(Dataset items)
•••••

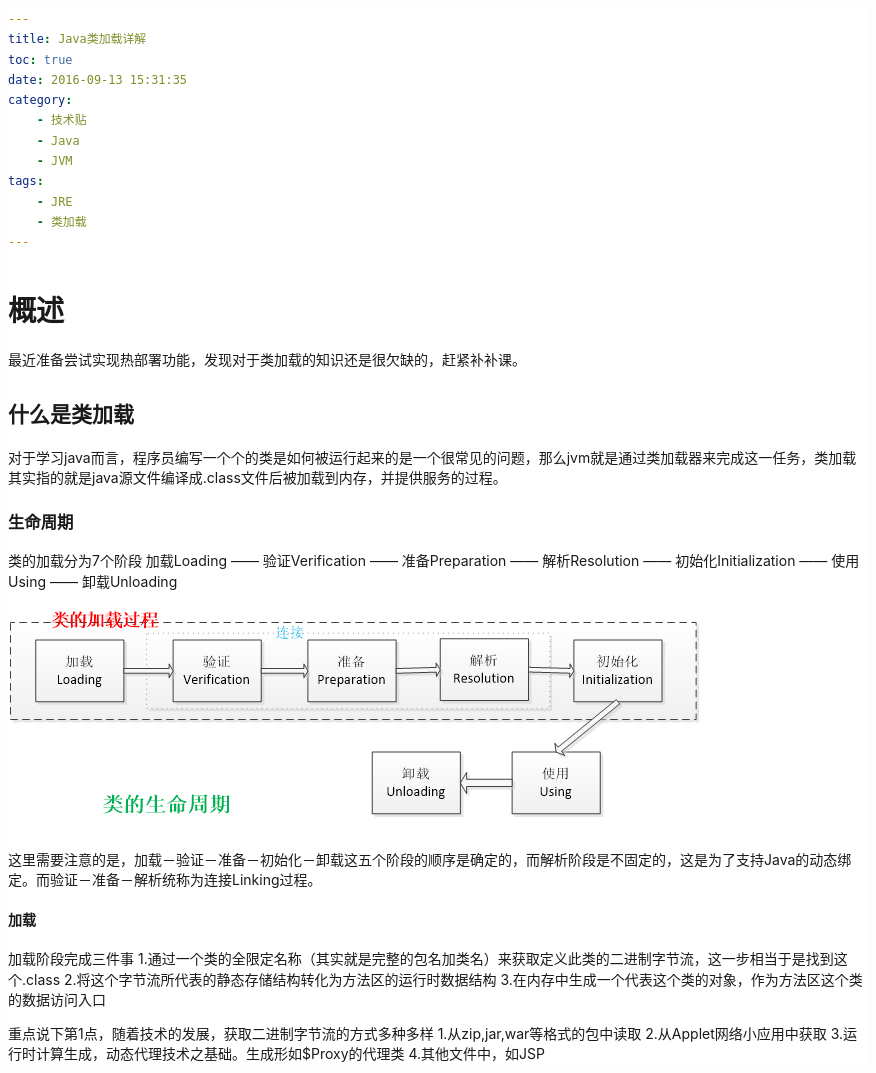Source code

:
```yaml
---
title: Java类加载详解
toc: true
date: 2016-09-13 15:31:35
category: 
	- 技术贴
	- Java
	- JVM
tags: 
    - JRE
    - 类加载
---
```


# 概述
最近准备尝试实现热部署功能，发现对于类加载的知识还是很欠缺的，赶紧补补课。

## 什么是类加载
对于学习java而言，程序员编写一个个的类是如何被运行起来的是一个很常见的问题，那么jvm就是通过类加载器来完成这一任务，类加载其实指的就是java源文件编译成.class文件后被加载到内存，并提供服务的过程。

### 生命周期
类的加载分为7个阶段
加载Loading —— 验证Verification —— 准备Preparation —— 解析Resolution —— 初始化Initialization —— 使用Using —— 卸载Unloading

![类加载过程](/img/classLoader.png)

这里需要注意的是，加载－验证－准备－初始化－卸载这五个阶段的顺序是确定的，而解析阶段是不固定的，这是为了支持Java的动态绑定。而验证－准备－解析统称为连接Linking过程。

#### 加载
加载阶段完成三件事
1.通过一个类的全限定名称（其实就是完整的包名加类名）来获取定义此类的二进制字节流，这一步相当于是找到这个.class
2.将这个字节流所代表的静态存储结构转化为方法区的运行时数据结构
3.在内存中生成一个代表这个类的对象，作为方法区这个类的数据访问入口

重点说下第1点，随着技术的发展，获取二进制字节流的方式多种多样
1.从zip,jar,war等格式的包中读取
2.从Applet网络小应用中获取
3.运行时计算生成，动态代理技术之基础。生成形如$Proxy的代理类
4.其他文件中，如JSP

•••••

* WHAT YOU ARE ASKED TO DO
Which lines run from the one containing "重点说下第1点，随着技术的发展，获取二进制字节流的方式多种多样" to the end of the data? Output them exactly, with nothing added.

* RESPONSE AREA
重点说下第1点，随着技术的发展，获取二进制字节流的方式多种多样
1.从zip,jar,war等格式的包中读取
2.从Applet网络小应用中获取
3.运行时计算生成，动态代理技术之基础。生成形如$Proxy的代理类
4.其他文件中，如JSP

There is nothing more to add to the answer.